# Busy Green Bee Franchise



## Claragh (12 Mar 2009)

Anybody looked into the Busy Green Bee franchise?

I would be interested in people's thoughts.


----------



## contemporary (13 Mar 2009)

I believe the recycled materials market has dried up...

[broken link removed]


----------



## PAUL2020 (23 Mar 2009)

Claragh said:


> Anybody looked into the Busy Green Bee franchise?
> 
> I would be interested in people's thoughts.


 

as a householder I have recently signed up for the busygreenbee service.
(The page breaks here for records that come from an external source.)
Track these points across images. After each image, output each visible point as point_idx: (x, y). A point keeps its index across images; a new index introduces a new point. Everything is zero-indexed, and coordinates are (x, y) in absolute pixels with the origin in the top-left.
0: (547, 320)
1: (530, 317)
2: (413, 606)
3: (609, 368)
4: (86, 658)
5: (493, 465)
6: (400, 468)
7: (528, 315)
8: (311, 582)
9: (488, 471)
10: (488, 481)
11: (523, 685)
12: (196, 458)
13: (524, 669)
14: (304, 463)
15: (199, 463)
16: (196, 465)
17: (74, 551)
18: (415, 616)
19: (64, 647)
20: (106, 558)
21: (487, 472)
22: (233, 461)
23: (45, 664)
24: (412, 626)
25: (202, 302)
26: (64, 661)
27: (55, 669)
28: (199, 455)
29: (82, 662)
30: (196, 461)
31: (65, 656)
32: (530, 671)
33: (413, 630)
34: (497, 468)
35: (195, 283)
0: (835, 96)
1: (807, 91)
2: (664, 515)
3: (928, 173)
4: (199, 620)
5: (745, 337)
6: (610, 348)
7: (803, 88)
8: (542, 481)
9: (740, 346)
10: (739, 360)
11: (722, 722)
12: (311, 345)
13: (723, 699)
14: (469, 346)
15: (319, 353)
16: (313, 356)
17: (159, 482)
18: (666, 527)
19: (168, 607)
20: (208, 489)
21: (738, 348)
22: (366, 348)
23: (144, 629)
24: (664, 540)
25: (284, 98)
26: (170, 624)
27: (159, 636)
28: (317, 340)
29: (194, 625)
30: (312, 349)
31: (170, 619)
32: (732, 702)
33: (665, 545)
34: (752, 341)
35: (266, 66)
I think it's a fantastic service because i will be receiving my free bin which allows me to sort out all my recycables right out side my back door. everything goes into the different compartments. from a householders point of view it will make everything easier. i have also been informed that they will also be collecting the general waste but this makes no odds to me because my general waste just consists of food and ashes and for that i use a composite bin and spread the ashes onto my lawn. all my tin, plastic, glass, cans, tetra packs and paper can go into my new bin. its great.

i don't have any information about the franchise but i would say the majority of people will sign up for this becuase it is allot cheaper as well. i think it goign to be big.


----------



## GeneralZod (23 Mar 2009)

PAUL2020, that reads like an infomercial and I note you've only got one post.  

If you've got a vested interest here please declare it.


----------



## kosmo (15 Feb 2010)

i'd like to revive this thread.
so if anyone has an update on Green Buzy Bee i'd like to hear about (except Paul 2020


----------